We plan to fish PSJ during the first week of October.  I realize that a lot can change in the next 3 weeks but I was wondering if anyone could give me a current fishing report for the bay?  Info on any and all species would be appreciated.  

Thanks....!


----------



## fairweather (Sep 12, 2015)

I fished the bay over the Labor Day weekend and into the first couple of days of this week. As you noted, conditions will change dramatically in October.

I fished the flats over on the State Park side out of my yak. I caught more short trout than I could count. Dozens and dozens of them over about a three or four mile stretch. I know if you catch one short, you may as well move on, but I couldn't get out of them. Great fun, but no keepers. The bay was just shaking with bait. This was probably an occasion where I wish I had a power boat. That's a rarity.

Early in the morning, the red bite was hot, near shore in about 12" to 18" of water. Look for the marsh and reeds rather than the sandy shoreline and fish close. It turned off by about 10:00 in the morning. I got some really nice slot reds.

I also got some really big blues, some ladyfish, of course, and all of the cats you could ever want.


----------



## Poor Poor Fisherman (Sep 12, 2015)

*Port St. Joe Report*

Thanks so much for your report Fairweather!!  That was clear and most helpful.  I know exactly what you are saying and the areas you are referring to.  And it sounds very encouraging.  

Also glad that you did so well..... Congrats!


----------



## bany (Sep 14, 2015)

thanks Fairweather, I am heading down Saturday for a week. I guess you used the usual bait suspects? hope I post a similar report!


----------



## fairweather (Sep 14, 2015)

Yes, I fished with DOA jerk shad on a jig head (one of my favorites), Gulp shrimp under a cork, and Savage shrimp. I only fish artificials, but I'm sure natural bait would do the job. I think I got a Blue or two on a gold spoon, but no trout or reds on that.

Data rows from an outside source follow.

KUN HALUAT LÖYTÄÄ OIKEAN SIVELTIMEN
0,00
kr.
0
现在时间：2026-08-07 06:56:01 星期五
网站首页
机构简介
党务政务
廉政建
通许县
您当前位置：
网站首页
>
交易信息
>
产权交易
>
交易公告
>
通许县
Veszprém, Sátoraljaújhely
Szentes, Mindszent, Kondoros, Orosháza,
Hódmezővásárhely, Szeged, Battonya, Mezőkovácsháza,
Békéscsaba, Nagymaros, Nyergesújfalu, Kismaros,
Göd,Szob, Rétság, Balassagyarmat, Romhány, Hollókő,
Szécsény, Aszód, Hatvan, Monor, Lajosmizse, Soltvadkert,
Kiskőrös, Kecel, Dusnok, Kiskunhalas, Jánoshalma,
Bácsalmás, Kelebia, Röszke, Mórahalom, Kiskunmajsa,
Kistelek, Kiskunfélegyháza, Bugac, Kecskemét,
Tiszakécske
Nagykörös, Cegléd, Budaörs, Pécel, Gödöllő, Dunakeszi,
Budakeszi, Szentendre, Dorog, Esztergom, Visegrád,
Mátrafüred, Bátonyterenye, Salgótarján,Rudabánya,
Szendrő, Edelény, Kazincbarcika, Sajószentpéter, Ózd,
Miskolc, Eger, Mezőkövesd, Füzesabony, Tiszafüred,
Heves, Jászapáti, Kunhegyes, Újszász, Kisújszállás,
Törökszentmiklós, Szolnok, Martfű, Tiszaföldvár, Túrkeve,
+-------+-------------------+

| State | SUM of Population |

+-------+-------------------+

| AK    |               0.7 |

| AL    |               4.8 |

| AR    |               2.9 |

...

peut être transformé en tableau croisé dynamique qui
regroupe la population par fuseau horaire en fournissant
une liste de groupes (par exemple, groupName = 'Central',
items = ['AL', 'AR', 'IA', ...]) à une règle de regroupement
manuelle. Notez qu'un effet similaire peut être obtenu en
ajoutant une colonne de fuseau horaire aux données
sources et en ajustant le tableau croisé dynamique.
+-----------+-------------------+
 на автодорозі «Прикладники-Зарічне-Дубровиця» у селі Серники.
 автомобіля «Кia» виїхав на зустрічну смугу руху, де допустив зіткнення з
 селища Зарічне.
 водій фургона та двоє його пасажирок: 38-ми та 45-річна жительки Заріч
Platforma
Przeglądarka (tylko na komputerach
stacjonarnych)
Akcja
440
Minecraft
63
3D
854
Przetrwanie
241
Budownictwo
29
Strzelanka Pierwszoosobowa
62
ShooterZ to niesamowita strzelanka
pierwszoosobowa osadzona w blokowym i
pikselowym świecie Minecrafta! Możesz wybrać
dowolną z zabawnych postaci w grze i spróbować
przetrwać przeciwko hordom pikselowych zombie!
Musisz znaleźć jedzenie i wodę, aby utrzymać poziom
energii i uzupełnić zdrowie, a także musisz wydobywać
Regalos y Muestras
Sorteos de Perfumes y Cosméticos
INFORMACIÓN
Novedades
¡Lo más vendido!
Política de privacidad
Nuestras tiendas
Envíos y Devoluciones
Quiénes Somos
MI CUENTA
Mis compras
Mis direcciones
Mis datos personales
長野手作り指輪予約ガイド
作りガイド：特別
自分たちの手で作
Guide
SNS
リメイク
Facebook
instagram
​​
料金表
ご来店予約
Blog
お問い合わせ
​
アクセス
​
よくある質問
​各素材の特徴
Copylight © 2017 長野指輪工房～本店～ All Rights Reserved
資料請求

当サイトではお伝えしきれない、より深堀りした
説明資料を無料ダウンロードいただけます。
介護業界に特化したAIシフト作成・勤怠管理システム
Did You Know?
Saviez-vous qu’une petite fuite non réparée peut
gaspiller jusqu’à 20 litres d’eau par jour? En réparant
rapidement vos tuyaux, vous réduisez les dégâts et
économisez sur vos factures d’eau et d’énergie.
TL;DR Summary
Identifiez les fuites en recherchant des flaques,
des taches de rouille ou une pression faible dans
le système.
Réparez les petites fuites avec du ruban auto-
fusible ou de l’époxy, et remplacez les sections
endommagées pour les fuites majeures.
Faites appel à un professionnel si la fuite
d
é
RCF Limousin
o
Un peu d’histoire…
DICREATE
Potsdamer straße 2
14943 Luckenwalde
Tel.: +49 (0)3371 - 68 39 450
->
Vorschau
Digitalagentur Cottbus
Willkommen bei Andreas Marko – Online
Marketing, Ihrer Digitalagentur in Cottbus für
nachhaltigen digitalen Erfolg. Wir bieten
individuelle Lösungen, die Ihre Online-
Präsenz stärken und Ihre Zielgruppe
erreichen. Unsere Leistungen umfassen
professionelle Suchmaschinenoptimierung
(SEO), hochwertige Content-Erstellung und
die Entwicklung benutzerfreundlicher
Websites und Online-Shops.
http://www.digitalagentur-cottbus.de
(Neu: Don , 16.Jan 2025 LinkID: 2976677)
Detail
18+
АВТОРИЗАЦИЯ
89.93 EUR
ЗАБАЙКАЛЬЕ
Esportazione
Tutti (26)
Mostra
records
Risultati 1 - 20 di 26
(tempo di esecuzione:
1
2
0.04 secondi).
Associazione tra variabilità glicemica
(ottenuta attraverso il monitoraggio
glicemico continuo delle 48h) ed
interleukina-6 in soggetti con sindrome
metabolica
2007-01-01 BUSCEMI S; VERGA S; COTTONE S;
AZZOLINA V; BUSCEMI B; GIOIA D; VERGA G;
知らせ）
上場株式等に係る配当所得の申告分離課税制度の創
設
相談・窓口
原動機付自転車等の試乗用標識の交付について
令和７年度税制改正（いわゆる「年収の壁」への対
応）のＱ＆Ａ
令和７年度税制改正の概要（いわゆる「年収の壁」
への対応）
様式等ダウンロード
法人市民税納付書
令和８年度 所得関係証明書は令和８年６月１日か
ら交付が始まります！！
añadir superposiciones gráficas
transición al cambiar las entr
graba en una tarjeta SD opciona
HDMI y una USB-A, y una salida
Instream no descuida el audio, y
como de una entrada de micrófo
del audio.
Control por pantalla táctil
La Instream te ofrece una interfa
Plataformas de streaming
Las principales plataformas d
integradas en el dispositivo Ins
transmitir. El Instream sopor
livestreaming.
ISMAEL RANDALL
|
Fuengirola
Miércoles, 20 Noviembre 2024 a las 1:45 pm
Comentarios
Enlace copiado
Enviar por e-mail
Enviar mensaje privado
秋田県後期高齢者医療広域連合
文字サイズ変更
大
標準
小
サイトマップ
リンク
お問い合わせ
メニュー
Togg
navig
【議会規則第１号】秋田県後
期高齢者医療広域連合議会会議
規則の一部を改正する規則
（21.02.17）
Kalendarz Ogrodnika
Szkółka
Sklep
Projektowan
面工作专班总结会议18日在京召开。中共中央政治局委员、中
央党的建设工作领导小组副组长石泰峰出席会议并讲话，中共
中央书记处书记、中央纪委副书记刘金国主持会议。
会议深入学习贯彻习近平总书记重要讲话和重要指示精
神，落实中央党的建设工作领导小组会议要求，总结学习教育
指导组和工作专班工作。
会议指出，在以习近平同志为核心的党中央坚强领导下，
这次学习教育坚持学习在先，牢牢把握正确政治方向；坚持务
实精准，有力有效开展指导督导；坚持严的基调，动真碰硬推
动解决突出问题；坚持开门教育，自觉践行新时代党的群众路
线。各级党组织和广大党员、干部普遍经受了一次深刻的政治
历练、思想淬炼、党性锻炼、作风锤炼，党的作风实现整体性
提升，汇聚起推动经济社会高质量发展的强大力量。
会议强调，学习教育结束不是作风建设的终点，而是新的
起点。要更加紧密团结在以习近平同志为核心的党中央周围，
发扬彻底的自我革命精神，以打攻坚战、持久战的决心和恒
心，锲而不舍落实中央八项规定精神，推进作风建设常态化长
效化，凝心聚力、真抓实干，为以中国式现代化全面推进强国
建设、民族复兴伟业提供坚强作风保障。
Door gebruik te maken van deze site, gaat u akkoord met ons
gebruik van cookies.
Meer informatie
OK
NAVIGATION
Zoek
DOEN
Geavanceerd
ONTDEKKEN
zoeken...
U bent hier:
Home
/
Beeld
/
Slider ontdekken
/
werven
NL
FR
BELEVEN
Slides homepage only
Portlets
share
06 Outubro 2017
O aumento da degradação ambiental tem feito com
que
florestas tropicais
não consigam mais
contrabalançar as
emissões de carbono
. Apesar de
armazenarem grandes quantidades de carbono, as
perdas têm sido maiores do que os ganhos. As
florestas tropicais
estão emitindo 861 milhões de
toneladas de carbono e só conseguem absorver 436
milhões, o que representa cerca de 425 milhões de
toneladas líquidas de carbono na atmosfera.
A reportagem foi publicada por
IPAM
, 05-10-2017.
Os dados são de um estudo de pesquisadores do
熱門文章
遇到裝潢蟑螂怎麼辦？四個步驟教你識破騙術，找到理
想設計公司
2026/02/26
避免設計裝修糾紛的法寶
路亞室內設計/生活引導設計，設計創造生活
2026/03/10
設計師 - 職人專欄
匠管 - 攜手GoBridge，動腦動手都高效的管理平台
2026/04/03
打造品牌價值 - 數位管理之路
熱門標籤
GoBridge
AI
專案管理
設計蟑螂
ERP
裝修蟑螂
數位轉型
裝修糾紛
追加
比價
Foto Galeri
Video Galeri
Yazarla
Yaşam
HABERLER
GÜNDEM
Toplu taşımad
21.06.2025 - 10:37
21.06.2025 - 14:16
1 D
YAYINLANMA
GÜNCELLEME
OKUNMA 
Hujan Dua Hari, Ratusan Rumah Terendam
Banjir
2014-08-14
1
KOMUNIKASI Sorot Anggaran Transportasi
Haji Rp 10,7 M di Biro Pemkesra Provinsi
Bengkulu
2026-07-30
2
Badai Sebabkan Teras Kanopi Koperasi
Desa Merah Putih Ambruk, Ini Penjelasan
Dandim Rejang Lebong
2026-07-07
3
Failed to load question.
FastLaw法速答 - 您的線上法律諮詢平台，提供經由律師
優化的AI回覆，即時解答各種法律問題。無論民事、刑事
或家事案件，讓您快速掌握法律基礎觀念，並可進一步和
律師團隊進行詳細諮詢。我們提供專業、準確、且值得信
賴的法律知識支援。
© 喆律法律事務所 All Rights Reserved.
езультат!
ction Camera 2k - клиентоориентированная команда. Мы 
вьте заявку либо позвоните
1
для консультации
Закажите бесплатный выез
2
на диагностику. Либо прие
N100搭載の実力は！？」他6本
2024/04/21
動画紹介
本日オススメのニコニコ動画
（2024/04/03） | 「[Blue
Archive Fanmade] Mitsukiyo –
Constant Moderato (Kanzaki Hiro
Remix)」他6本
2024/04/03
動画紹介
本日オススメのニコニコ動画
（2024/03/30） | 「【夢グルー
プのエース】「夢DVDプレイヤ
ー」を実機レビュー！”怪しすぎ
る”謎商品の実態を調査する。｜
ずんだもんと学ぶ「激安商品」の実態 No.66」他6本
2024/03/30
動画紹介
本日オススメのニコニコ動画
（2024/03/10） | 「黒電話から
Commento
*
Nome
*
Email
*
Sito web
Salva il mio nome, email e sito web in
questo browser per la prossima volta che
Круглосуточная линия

The great thing about the jerk shad on the jig head is that I've never caught a catfish on one!


----------



## RudySmith (Sep 19, 2015)

Half Hitch is pretty good about keeping their fishing report updated. Depending on who's working on a given day, some of the people that work there are very knowledgeable.  Here's a link to their report:

https://www.halfhitch.com/stores/port-st-joe/fishing-reports


----------



## Poor Poor Fisherman (Sep 19, 2015)

*Half Hitch Report*

RudySmith,

Thanks for the link to Half Hitch!  That's also a great source.


----------



## 95g atl (Sep 20, 2015)

subscribed....!
I plan on going down to Port St Joe this fall for some fishing on the canals.
Haven't fished salt water since I was a kid back on the west coast.  Eager to learn the gulf.


----------